In other words, the world is sorely lacking senior female financiers.
Recognising this gender imbalance, business schools worldwide have taken steps to fix this growing problem. From offering scholarships to placing a 30 percent representation target on their MBA programmes, many efforts have been made to attract more women into business schools.
Progress, however, has been slow, according to a recent report by the Financial Times (FT).
For the courses listed in FT‘s 2018 global ranking of the top 100 MBAs, women make up 37 percent of the participants, only a slight increase from 33 percent five years ago.
Gender parity still isn’t the reality for Masters in Finance (MiF) courses either, as reflected in the figures from FT’s 2018 ranking. Though it shows an increase from the 40 percent seen five years ago, women now comprise just 42 percent of the student cohort, evidence that progress has been slow.
Such poor representation is a matter of concern, says a former investment banker who took an MBA mid-career and is now a financier.
“This matters because women self-select themselves out of opportunities in finance — at an undergraduate level but also when choosing a business school and then opportunities after their MBA,” says the financier.
“Sadly, this is still an image problem for the industry, but also for the business schools.”
FT‘s report is, unfortunately, just part of the widespread gender gap that still persists in other traditionally male-dominated fields, such as law and engineering.
Despite more women than ever choosing to major in these fields, women still graduate into careers that hire and/or pay them less.
A report by the Georgetown University Center on Education and the Workforce found that women still make up the bulk of workers in the lowest-earning fields – education, psychology and social work. All three have some of the lowest salaries across the board and more than 70 percent of workers here are women.
And if they take up traditionally “male” courses like engineering, they tend to gravitate towards lesser-paying majors. For example, the Georgetown report found that female engineering students are likelier to major in environmental engineering, ie. the lowest-paying engineering major. In the highest-paying engineering major – ie. petroleum engineering – only 17 percent of participants are women.

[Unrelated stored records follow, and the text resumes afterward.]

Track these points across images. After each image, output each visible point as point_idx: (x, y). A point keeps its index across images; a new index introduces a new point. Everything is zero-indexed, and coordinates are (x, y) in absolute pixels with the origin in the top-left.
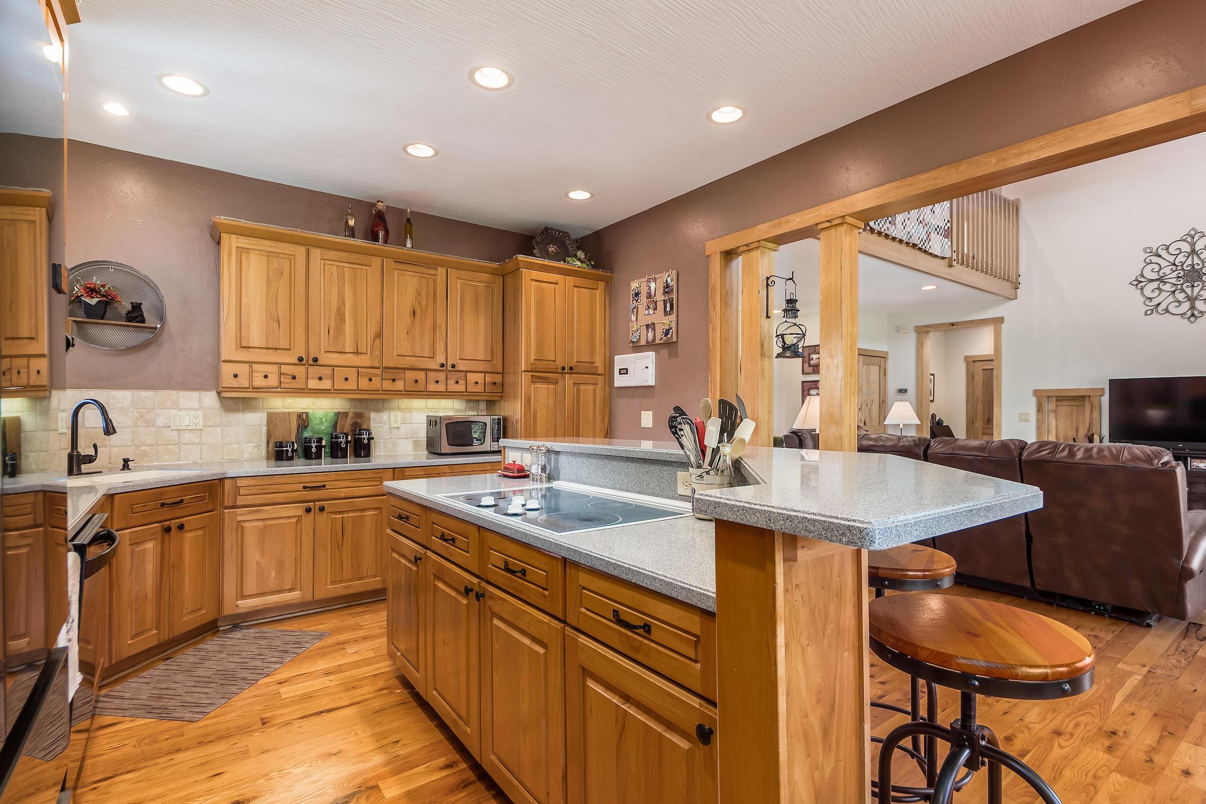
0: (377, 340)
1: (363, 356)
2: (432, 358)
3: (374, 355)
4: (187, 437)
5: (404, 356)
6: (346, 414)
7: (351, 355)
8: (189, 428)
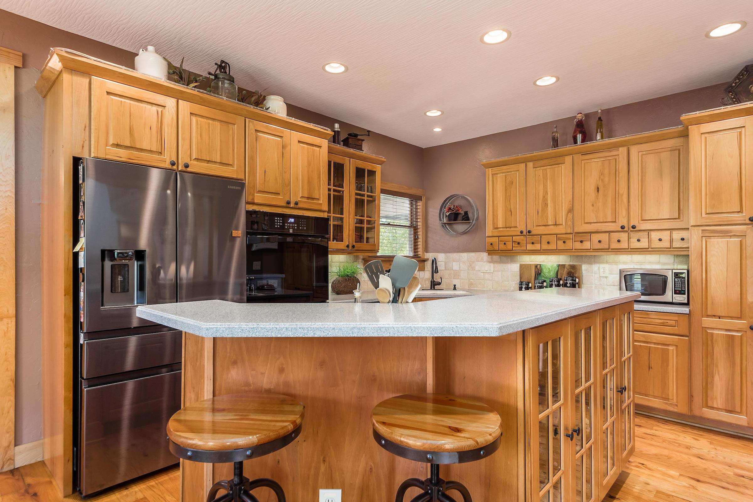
0: (570, 214)
1: (561, 226)
2: (615, 222)
3: (567, 225)
4: (487, 276)
5: (591, 223)
6: (564, 266)
7: (552, 227)
8: (487, 272)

In the world of banking, the stereotype that the industry is “pale, male and stale” remains too.
Speaking to The Guardian, fintech entrepreneur and Starling Bank founder Anne Boden said gender diversity in finance technology has not improved in the more than three decades she’s spent in the sector.
Starling Bank founder: improve diversity in banking to avoid another financial crisis https://t.co/LHIpPOeKzn
— Guardian Business (@BusinessDesk) June 11, 2018
“Women have to achieve more, work harder, and be much more perfect to get the job compared with a man. As long as we have the majority of promotions and appointments being made by men, it’s going to be harder for women to get through,” Boden says.
Professional women are held back by the pressure of having kids, she says, adding that: “It’s not the children holding them back, it’s the perception of other people and the standards they’re held to.”
It is all the more crucial that the industry becomes gender diverse if we want to avert another financial crisis, according to Boden.
“The financial crisis was caused by people thinking the same. It was people not really being challenged,” she says.
“I think that diversity of thought and diversity of people, who reflect the overall population of the customers they serve, can only do good things for business.”